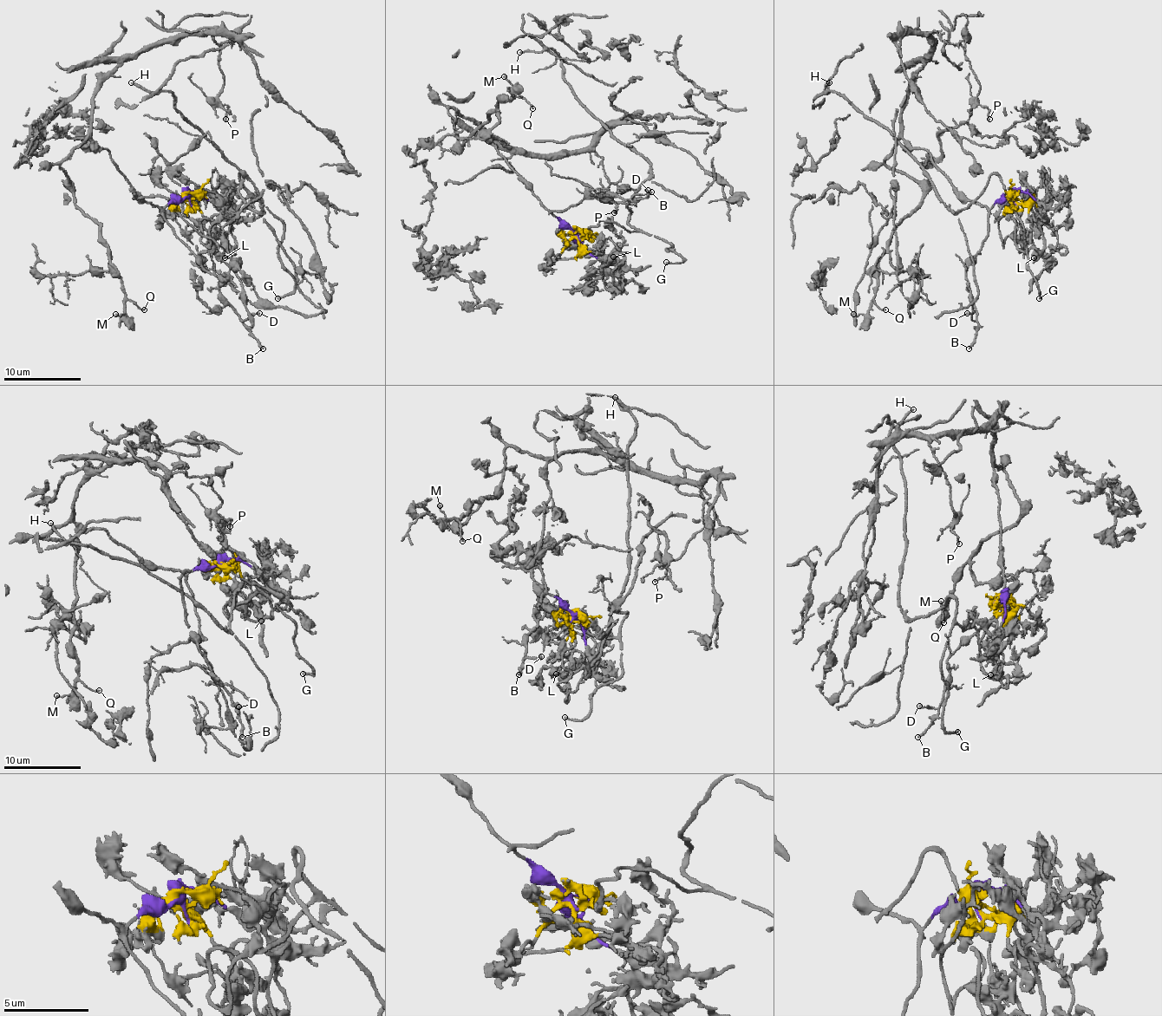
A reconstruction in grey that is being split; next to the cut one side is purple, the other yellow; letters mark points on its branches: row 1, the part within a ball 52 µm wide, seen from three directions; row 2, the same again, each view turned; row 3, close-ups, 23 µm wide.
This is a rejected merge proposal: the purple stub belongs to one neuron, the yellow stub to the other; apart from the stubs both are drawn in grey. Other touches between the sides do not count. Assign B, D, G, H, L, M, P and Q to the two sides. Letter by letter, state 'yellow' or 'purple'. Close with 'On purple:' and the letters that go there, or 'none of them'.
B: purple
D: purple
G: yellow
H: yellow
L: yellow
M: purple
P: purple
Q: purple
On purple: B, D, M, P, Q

--

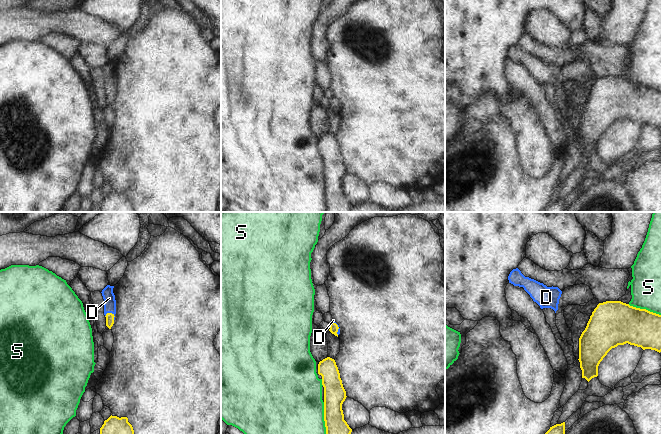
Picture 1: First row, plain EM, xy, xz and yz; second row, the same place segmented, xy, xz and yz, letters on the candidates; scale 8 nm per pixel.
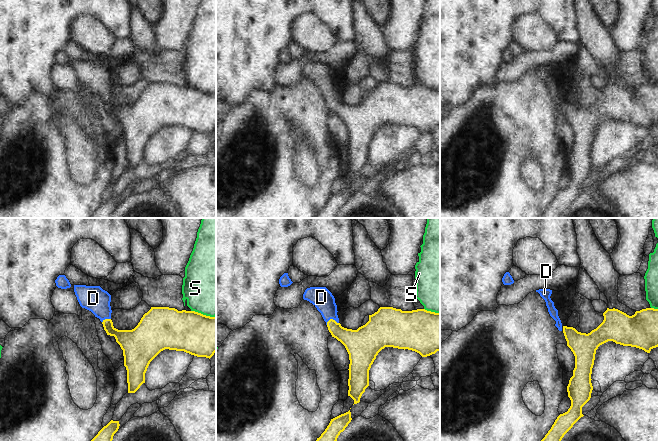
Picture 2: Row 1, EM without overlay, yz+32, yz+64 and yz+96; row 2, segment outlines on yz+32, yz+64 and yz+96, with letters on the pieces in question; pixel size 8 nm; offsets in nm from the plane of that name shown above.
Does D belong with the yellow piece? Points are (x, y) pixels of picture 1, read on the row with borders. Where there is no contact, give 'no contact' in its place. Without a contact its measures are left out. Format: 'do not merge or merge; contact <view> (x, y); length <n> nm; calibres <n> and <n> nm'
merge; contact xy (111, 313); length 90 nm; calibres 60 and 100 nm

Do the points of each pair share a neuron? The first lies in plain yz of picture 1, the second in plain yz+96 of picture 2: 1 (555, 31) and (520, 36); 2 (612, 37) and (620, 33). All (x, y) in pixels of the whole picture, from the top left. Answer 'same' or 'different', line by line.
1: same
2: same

==

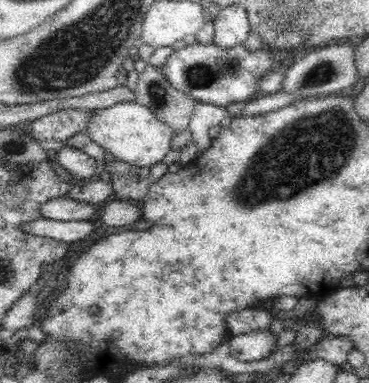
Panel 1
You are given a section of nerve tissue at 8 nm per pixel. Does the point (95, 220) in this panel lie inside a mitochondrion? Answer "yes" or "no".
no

#### [Your objective]
Leaving out the pictures, please output the lines in the entries above from the one with "Picture 1: First" through the one with "Picture 2: Row", exactly as they are.

#### [Task solution]
Picture 1: First row, plain EM, xy, xz and yz; second row, the same place segmented, xy, xz and yz, letters on the candidates; scale 8 nm per pixel.
Picture 2: Row 1, EM without overlay, yz+32, yz+64 and yz+96; row 2, segment outlines on yz+32, yz+64 and yz+96, with letters on the pieces in question; pixel size 8 nm; offsets in nm from the plane of that name shown above.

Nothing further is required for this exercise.